ARE YOU KIDDING ME, LORD? SRSLY?

“okay. that’s fine. don’t panic yet.”

“oh this is terrible! i can’t believe you’ve found him! and i can’t see it!”

“calm down. here’s what i need you to do.”

“okay.”

“look down at your key board. do you see the space bar?”

“yes.”

“great. do you see the key next to it that has ALT on it?”

“yes, i see it.”

“good. now, do you see the arrow keys on the right…. the up, down, left, right?”

“yes.”

“okay. all you need to do is press the ALT key and hold it down and then press the left arrow key once. that should take you back one screen.”

“okay. hold on.” she sets down the phone. and then she comes back on, “oh no! it just threw me completely out!”

“what? what do you mean?”

“it closed out the internet!”

JESUS H. MCGILLICUTTY. FOR REAL? IS THIS HOW THIS IS GOING DOWN? WE’RE GOING THIS WAY? NAW. NOT THIS WAY. THIS IS NOT THE WAY THAT THIS WAY IS GOING. NO WAY BITCHES, NOT ON MY WATCH. BEFORE I LEAVE TODAY THIS HAG IS GOING TO SEE HER RELATIVE’S NAME ON A “REAL” DAMN PAGE OF A “REAL” DAMN CENSUS BOOK IF I HAVE TO PRINT IT OUT AND CANDYGRAM SNAIL MAIL IT TO HER SWEET LITTLE HOUSE ON RANDOM STREET, SMALLTOWN NOWHERE, ALABAMA 359-OH JUST DIE ALREADY.

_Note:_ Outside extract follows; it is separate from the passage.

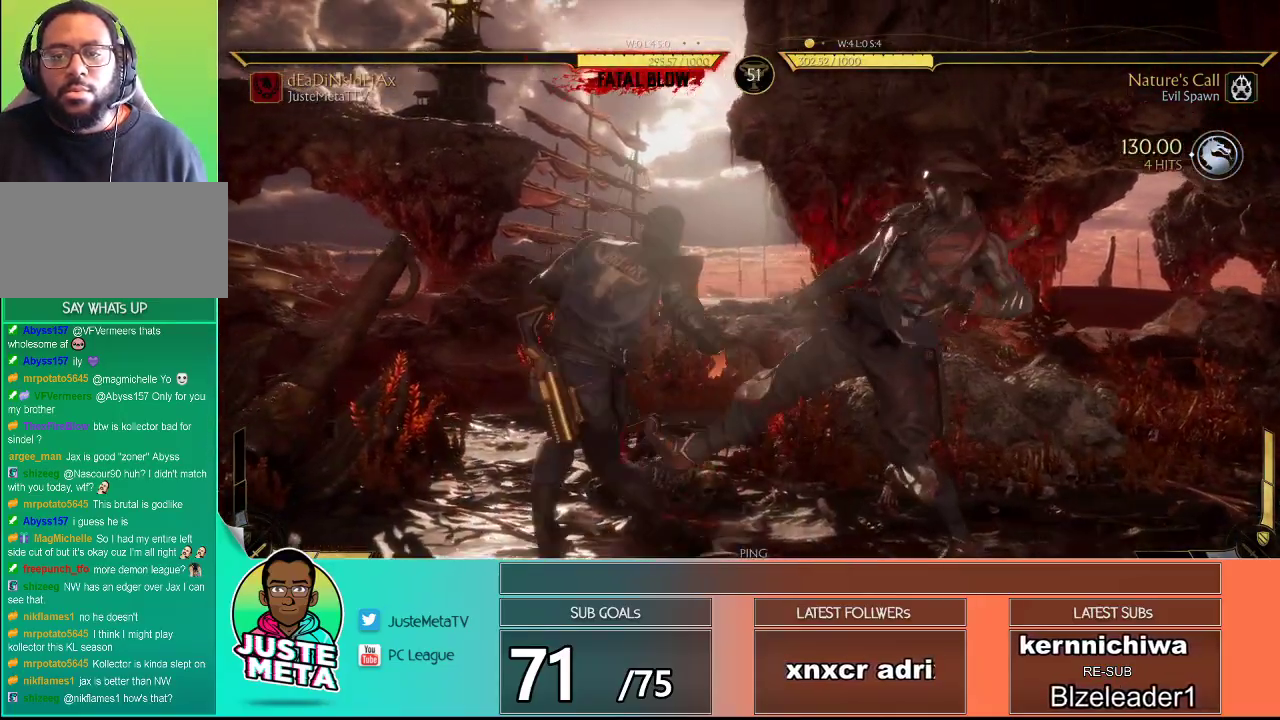
{"buttons": ["R2"], "left_stick": "down", "events": [[17, "left_stick", "left"], [133, "CROSS", "down"], [133, "left_stick", "right"], [200, "CROSS", "up"], [233, "left_stick", "center"], [433, "R2", "down"], [467, "left_stick", "down"]]}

“i’m just so sorry! i’m not good at this. i should just let you go.”

“no, no. you are going to see this page.”

“oh i really want to!”

“i know. i want you to. i need you to type in the library site.”

“okay.” 20 seconds. “i’m there.”

“right. then the heritage quest.”

“yes.”

“and make SURE you click REMOTE ACCESS.”

10 seconds. “oh, it’s asking me for my number!” 15 seconds.

“right. then you’ll click search census, remember?”

“yes.”

“let me know when you get to the surname search.” seconds pass.

“okay!”

“great. now remember DO NOT put his middle name okay? you’re just searching for william ledbetter, got it?”

“okay. but his middle name-”

“is not on the census sheet.”

“okay let’s see. oh! there’s lots of results!”

“i know, you want to scroll down and click on the right county.”

“there’s only one in that county.”

“i know. that’s your guy. click on him.”

“oh! i see it! it says he’s 64 years old.”

“that’s right but-”

“but this isn’t the census page!”

” …i know, you see how his last name is a link? click on his last name and that will take you to the page.”

“really? the real census page?”

“yes, it will take a moment to download, but it will. and when you scroll down he’s number 30, and his wife is number 31.”

“i don’t see a number 30. mine doesn’t go to 30.”

“just give it a second to finish downloading-”

“there’s number 30! oh look! it’s his name! and his wife’s name! oh this is wonderful! a real census page!”

“yes ma’am.”

“oh thank you! thank you so much! this is so wonderful!”

“you’re welcome. you have a good day, okay?”

“oh i will! thank you again! good bye!”

i hung up, announced to my coworkers that i got the gold star for that call and then collapsed in a heap of drool and brain leakage that had pooled around my chair.

i’m not a geneaologist. i’m not tech support. i’m not even a sharp dresser. i’m merely a library monkey working a circ. desk at a small town library. and i’m a FUCKING SUPER HERO AT THAT SHIT.